North Korea confirmed it has conducted a “nuclear warhead explosion” test, defying increased international sanctions and pressure to curb its nuclear ambitions. Pyongyang says the test was conducted to counter what it calls “U.S. hostility.”
South Korea had said that the communist regime in North Korea conducted its fifth atomic test, which produced its biggest explosive yield yet to date. The South’s weather agency said the explosive yield of the North Korean blast was roughly 10 to 12 kilotons, or 70% to 80% of the force of the 15-kiloton atomic bomb the United States dropped on the Japanese city of Hiroshima in 1945.
The North’s fourth test was an estimated six kilotons. U.S. National Security Council spokesman Ned Price said the U.S. is aware of “seismic activity” on the Korean Peninsula near where Pyongyang has been known to conduct nuclear tests.

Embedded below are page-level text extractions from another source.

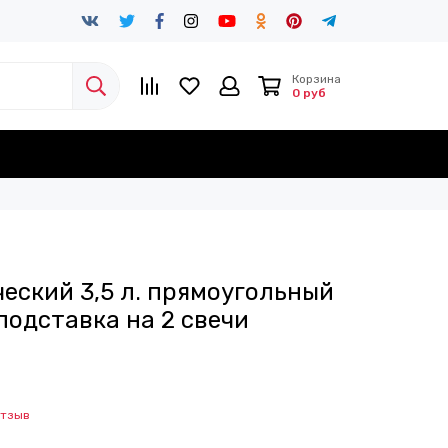
Корзина
0 руб
еский 3,5 л. прямоугольный
 подставка на 2 свечи
отзыв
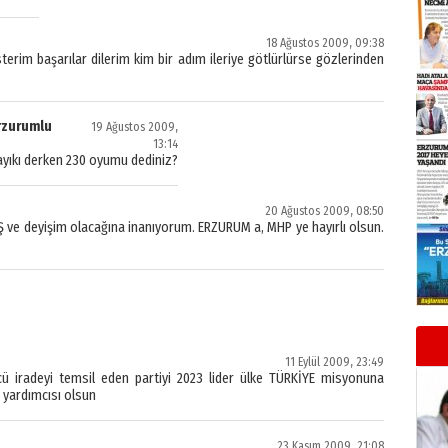
18 Ağustos 2009, 09:38
rim başarılar dilerim kim bir adım ileriye götlürlürse gözlerinden
rzurumlu
19 Ağustos 2009,
13:14
ayıkı derken 230 oyumu dediniz?
20 Ağustos 2009, 08:50
 ve deyişim olacağına inanıyorum. ERZURUM a, MHP ye hayırlı olsun.
11 Eylül 2009, 23:49
iradeyi temsil eden partiyi 2023 lider ülke TÜRKİYE misyonuna
 yardımcısı olsun
23 Kasım 2009, 21:08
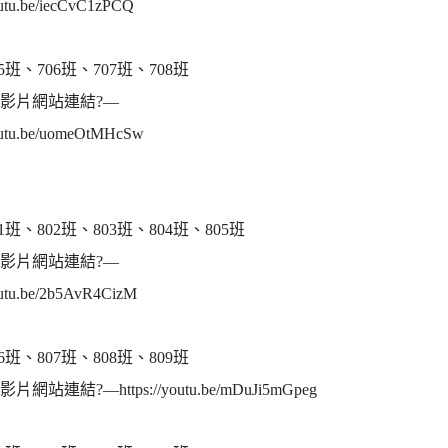
youtu.be/iecCvC1zPCQ
5班、706班、707班、708班
be 影片網站連結?—
youtu.be/uomeOtMHcSw
1班、802班、803班、804班、805班
be 影片網站連結?—
youtu.be/2b5AvR4CizM
6班、807班、808班、809班
 影片網站連結?—https://youtu.be/mDuJi5mGpeg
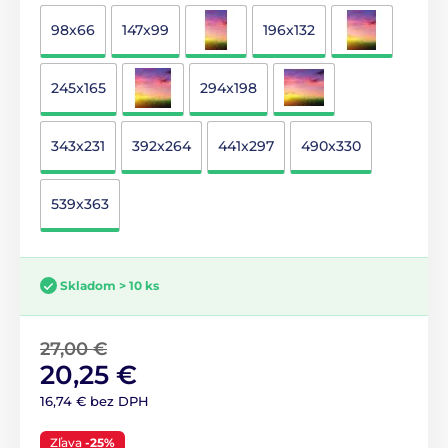
98x66
147x99
196x132
245x165
294x198
343x231
392x264
441x297
490x330
539x363
Skladom > 10 ks
27,00 €
20,25 €
16,74 € bez DPH
Zľava
-25%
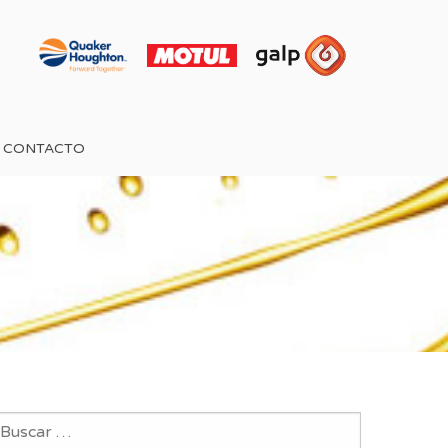
CONTACTO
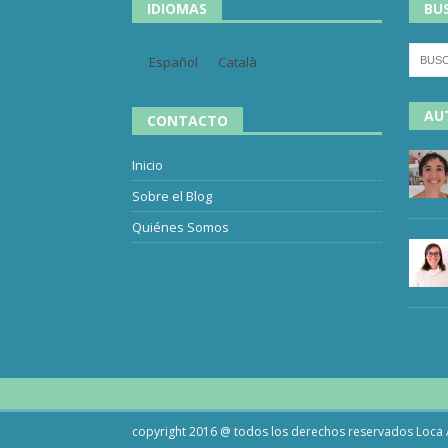
IDIOMAS
BU
Español
Català
AU
CONTACTO
Inicio
Sobre el Blog
Quiénes Somos
copyright 2016 @ todos los derechos reservados Loca 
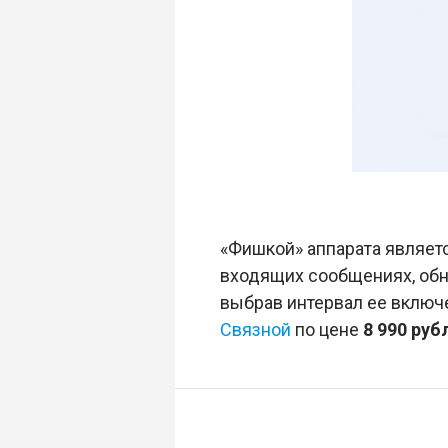
«Фишкой» аппарата являет
входящих сообщениях, обно
выбрав интервал ее включ
Связной
по цене
8 990 руб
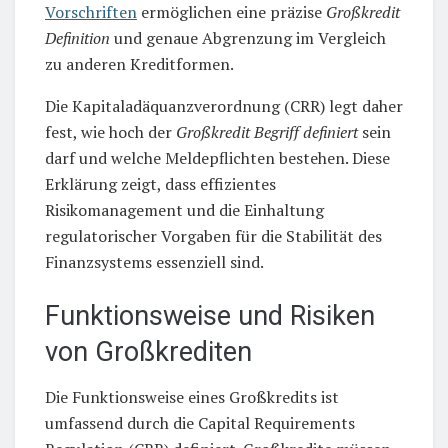
Vorschriften
ermöglichen eine präzise
Großkredit
Definition
und genaue Abgrenzung im Vergleich
zu anderen Kreditformen.
Die Kapitaladäquanzverordnung (CRR) legt daher
fest, wie hoch der
Großkredit Begriff definiert
sein
darf und welche Meldepflichten bestehen. Diese
Erklärung zeigt, dass effizientes
Risikomanagement und die Einhaltung
regulatorischer Vorgaben für die Stabilität des
Finanzsystems essenziell sind.
Funktionsweise und Risiken
von Großkrediten
Die Funktionsweise eines Großkredits ist
umfassend durch die Capital Requirements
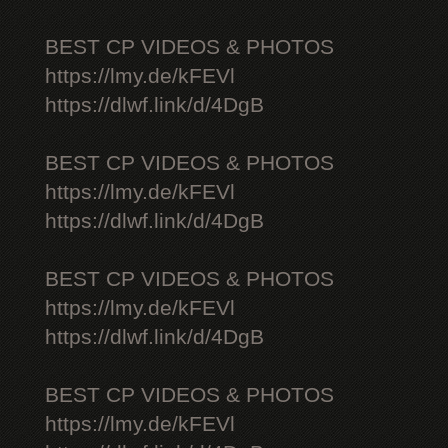
BEST CP VIDEOS & PHOTOS
https://lmy.de/kFEVl
https://dlwf.link/d/4DgB
BEST CP VIDEOS & PHOTOS
https://lmy.de/kFEVl
https://dlwf.link/d/4DgB
BEST CP VIDEOS & PHOTOS
https://lmy.de/kFEVl
https://dlwf.link/d/4DgB
BEST CP VIDEOS & PHOTOS
https://lmy.de/kFEVl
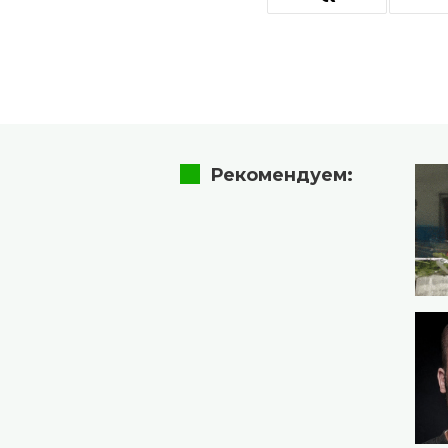
Рекомендуем:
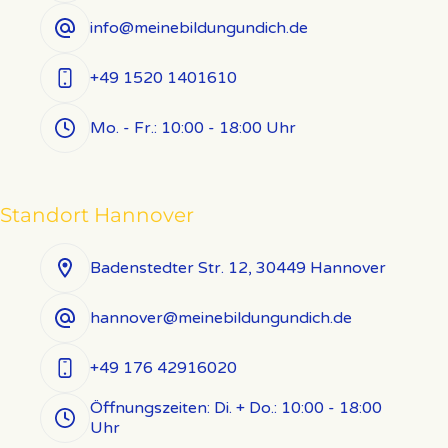
info@meinebildungundich.de
+49 1520 1401610
Mo. - Fr.: 10:00 - 18:00 Uhr
Standort Hannover
Badenstedter Str. 12, 30449 Hannover
hannover@meinebildungundich.de
+49 176 42916020
Öffnungszeiten: Di. + Do.: 10:00 - 18:00
Uhr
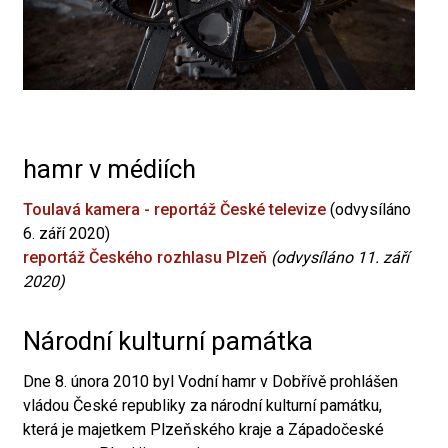
hamr v médiích
Toulavá kamera - reportáž České televize
(odvysíláno
6. září 2020)
reportáž Českého rozhlasu Plzeň
(odvysíláno 11. září
2020)
Národní kulturní památka
Dne 8. února 2010 byl Vodní hamr v Dobřívě prohlášen
vládou České republiky za národní kulturní památku,
která je majetkem Plzeňského kraje a Západočeské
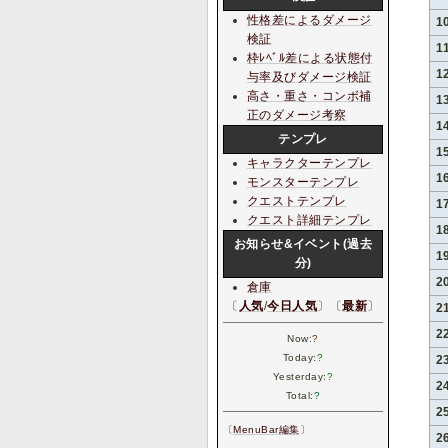
性格差によるダメージ
1
検証
1
枠ﾚﾍﾞﾙ差による状態付
1
与率及びダメージ検証
高さ・重さ・コンボ補
1
正のダメージ考察
1
テンプレ
1
キャラクターテンプレ
1
モンスターテンプレ
クエストテンプレ
1
クエスト詳細テンプレ
1
お知らせ&イベント(過去
1
分)
2
倉庫
〔
人気
/
今日人気
〕〔
最新
〕
2
2
Now:
?
Today:
?
2
Yesterday:
?
2
Total:
?
2
〔
MenuBar編集
〕
2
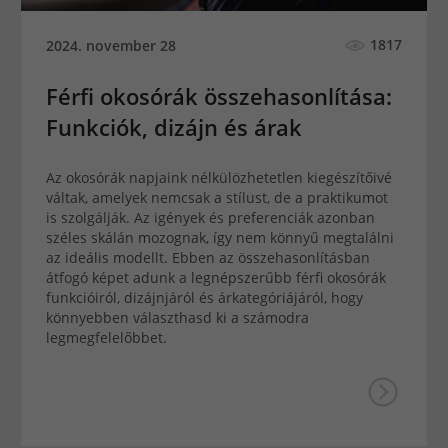
1817
2024. november 28
Férfi okosórák összehasonlítása:
Funkciók, dizájn és árak
Az okosórák napjaink nélkülözhetetlen kiegészítőivé
váltak, amelyek nemcsak a stílust, de a praktikumot
is szolgálják. Az igények és preferenciák azonban
széles skálán mozognak, így nem könnyű megtalálni
az ideális modellt. Ebben az összehasonlításban
átfogó képet adunk a legnépszerűbb férfi okosórák
funkcióiról, dizájnjáról és árkategóriájáról, hogy
könnyebben választhasd ki a számodra
legmegfelelőbbet.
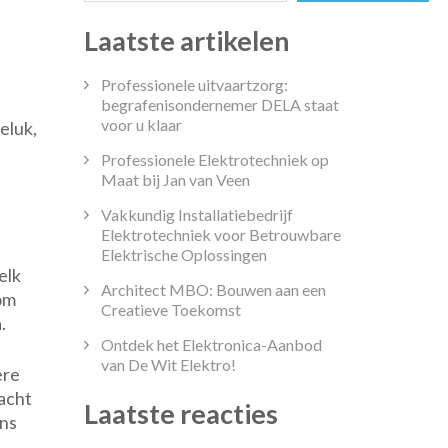
Laatste artikelen
Professionele uitvaartzorg:
t
begrafenisondernemer DELA staat
voor u klaar
eluk,
hool
Professionele Elektrotechniek op
aal:
Maat bij Jan van Veen
Vakkundig Installatiebedrijf
Elektrotechniek voor Betrouwbare
Elektrische Oplossingen
n
elk
Architect MBO: Bouwen aan een
rom
Creatieve Toekomst
.
Ontdek het Elektronica-Aanbod
van De Wit Elektro!
ere
dacht
Laatste reacties
ans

“The standardization of the nuclear warhead will enable (North Korea) to produce at will and as many as it wants a variety of smaller, lighter and diversified nuclear warheads of higher strike power,” the North said. “This has definitely put on a higher level (the North’s) technology of mounting nuclear warheads on ballistic rockets.”
Thursday, South Korean and international monitoring agencies reported an earthquake near North Korea’s northeastern nuclear test site, an indication that Pyongyang detonated another atomic test to mark the 68th anniversary of the country’s founding. North and South Korea technically remain in a state of war. The 1950-53 Korean War ended in an armistice, not a peace treaty.